─── PASSAGE SHOWN

B How Do Dedekind Cuts Affect Addition and Negative Numbers?

[bhobba]

This is a really basic stupid question but has me beat. I am almost certainly missing something but for the life of me cat see what. If A and B are are the lower sets of two Dedekind cuts addition is defined as the sum of the elements (r+s) with r in A and s in B. Is that correct or have I missed something? What I cant see is why if x is a negative number x + 0 = x. As I said I am likely missing something basic but for the life of me can't see what it is. Working on a paper defining the numbers but using a different approach based on hyperrationals and hyperreals. This came up while writing it but like I said has me beat. I will probably feel terrible when told where I went wrong about such a basic question.

Thanks
Bill

 

[jedishrfu]

I don’t know which is worse death by a Dedekind cut or by a thousand other cuts.

Perhaps, @fresh_42 can answer your question best.

In the meantime, I found this reference on math.stackexchange

https://math.stackexchange.com/questions/1259453/definition-of-dedekind-cut-addition

They add an irrational with its negative and then ask if 0 is a member.

and this homework chapter

http://homepages.math.uic.edu/~groves/teaching/2008-9/313/09-313Hw2Sols.pdf

 

[bhobba]

Thanks. I will quote what one reference says and spell out my issue. By the definition of addition of Dedekind cuts above we have f(a)+f(b) is the Dedekind cut determined by the set{x+y|x∈A,y∈B}. Well, the set of rational numbers of the form x+y where x<a and y<b and x,y∈Q is exactly the set of rational numbers less than a+b. Therefore, {x+y|x∈A,y∈B}= C, so f(a)+f(b)=f(a+b).

──────
─── SOURCE DATA

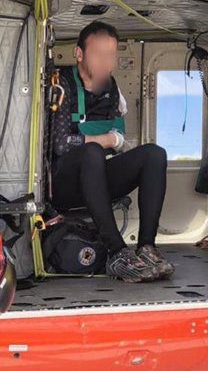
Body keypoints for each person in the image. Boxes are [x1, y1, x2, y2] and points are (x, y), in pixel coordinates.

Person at [48, 20, 172, 283]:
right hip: (63, 183)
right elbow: (60, 144)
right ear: (79, 54)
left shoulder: (111, 87)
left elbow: (119, 140)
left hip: (98, 179)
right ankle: (117, 253)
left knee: (154, 154)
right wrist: (106, 139)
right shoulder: (61, 84)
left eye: (111, 55)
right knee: (92, 152)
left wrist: (107, 140)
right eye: (99, 55)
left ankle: (147, 247)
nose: (107, 63)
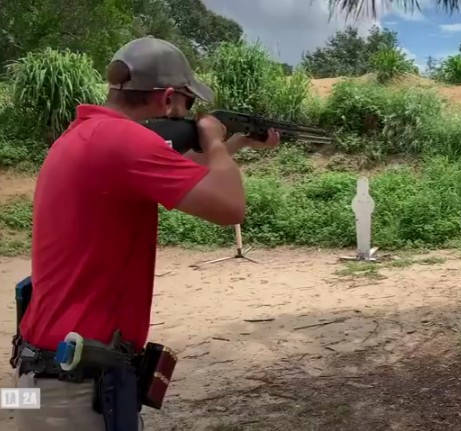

──────

## WORK INSTRUCTIONS
a - Transcribe the Dedekind cuts thread from "This is a really" to "thousand other cuts.".
b - Write the next part of the forum thread on adding Dedekind cuts, starting after its final sentence.
The items are separate material and have no connection to the Dedekind cuts thread.

## ANSWERS TO THE PROBLEMS
a -
This is a really basic stupid question but has me beat. I am almost certainly missing something but for the life of me cat see what. If A and B are are the lower sets of two Dedekind cuts addition is defined as the sum of the elements (r+s) with r in A and s in B. Is that correct or have I missed something? What I cant see is why if x is a negative number x + 0 = x. As I said I am likely missing something basic but for the life of me can't see what it is. Working on a paper defining the numbers but using a different approach based on hyperrationals and hyperreals. This came up while writing it but like I said has me beat. I will probably feel terrible when told where I went wrong about such a basic question.

Thanks
Bill

 

[jedishrfu]

I don’t know which is worse death by a Dedekind cut or by a thousand other cuts.

b -
Take x as -1. The Dedekind cut is A1 = {Q| Q < -1}. Take y as 0. The Dedekind cut is A2 = {Q| Q < 0}. Let the element from A1 be -1.000001. Let the element from A2 be -.000001. Then -1.000001 - .000001 = -1.000002 < -1.

I see my error. Dumb mental arithmetic.

Teaches me a lesson. Don't do stuff in your head - when necessary write it out. Yes and I do feel stupid, but will leave it up anyway so others can learn from my mistake.

Thanks
Bill

 

[fresh_42]

As a service to other readers and for us to have common ground, I'll quote the definitions in my book.

$A\subset \mathbb{Q}$ is called a (Dedekind) cut if

1. $\emptyset \neq A \neq \mathbb{Q}$
2. $\alpha \in A\, , \,\beta \ge \alpha \Longrightarrow \beta \in A$
3. $A$ does not contain a minimal element.

This is a really basic stupid question but has me beat. I am almost certainly missing something but for the life of me cat see what. If A and B are are the lower sets of two Dedekind cuts addition is defined as the sum of the elements (r+s) with r in A and s in B. Is that correct or have I missed something?

My book says: If $A$ and $B$ are cuts then $A+B=\{r+s | r \in A, s \in B\},$ i.e. the author (Christian Blatter) doesn't refer explicitly to "lower sets" but to cuts instead.

What I cant see is why if x is a negative number x + 0 = x.

I can't see where negative should matter. The neutral cut is defined as $S_0=\{\xi\in \mathbb{Q}\,|\,\xi>0\}.$

As I said I am likely missing something basic but for the life of me can't see what it is. Working on a paper defining the numbers but using a different approach based on hyperrationals and hyperreals. This came up while writing it but like I said has me beat. I will probably feel terrible when told where I went wrong about such a basic question.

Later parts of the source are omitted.